Without any images, output the records below verbatim.

[RECORDS FOR PROCESSING — start]

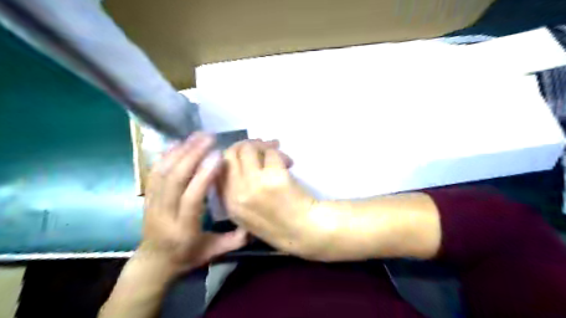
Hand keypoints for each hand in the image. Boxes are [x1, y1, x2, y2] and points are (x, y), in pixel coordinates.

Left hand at [138, 133, 246, 274]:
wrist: (154, 263)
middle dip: (192, 155)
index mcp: (183, 229)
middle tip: (209, 138)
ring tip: (197, 136)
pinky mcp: (147, 197)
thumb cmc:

[RECORDS FOR PROCESSING — finish]

ANSWER TO THE EXERCISE>
Hand keypoints for each hand in the image. Boxes are [x1, y1, x2, y2] and points are (x, y), in pixel coordinates.

Left hand at [138, 133, 246, 274]:
wrist: (154, 263)
middle dip: (192, 155)
index mcp: (183, 229)
middle tip: (209, 138)
ring tip: (197, 136)
pinky mcp: (147, 197)
thumb cmc:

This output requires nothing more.